**TRY IT:** In the copy, include all of the listing exactly and none of its pictures.

**DATA SHOWN:**
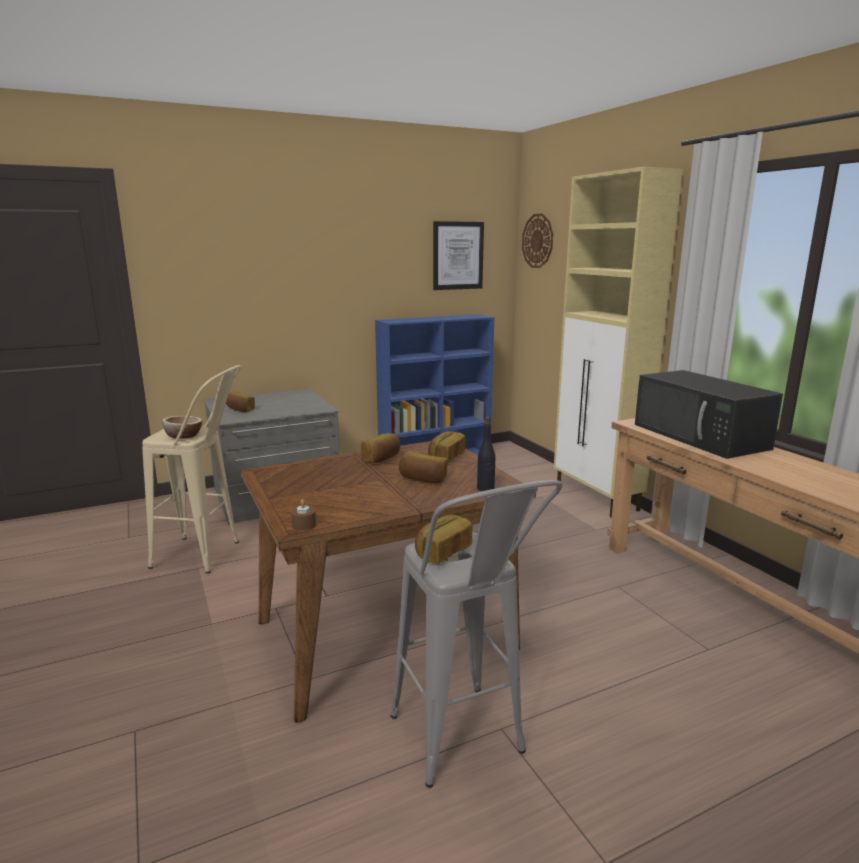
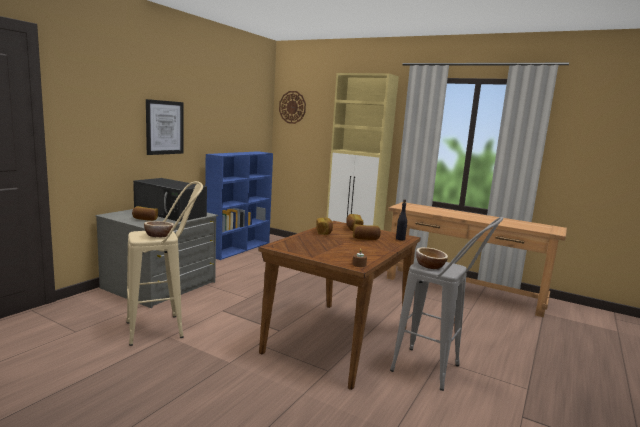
camera: 35 degrees left, 5 degrees down
bread [415,514,472,564] -> bowl [416,247,448,269]
picture [433,221,484,290] -> picture moved to [146,99,184,155]
black microwave [635,370,783,459] -> black microwave moved to [133,178,207,222]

**RESULT:**
camera: 35 degrees left, 5 degrees down
bread [415,514,472,564] -> bowl [416,247,448,269]
picture [433,221,484,290] -> picture moved to [146,99,184,155]
black microwave [635,370,783,459] -> black microwave moved to [133,178,207,222]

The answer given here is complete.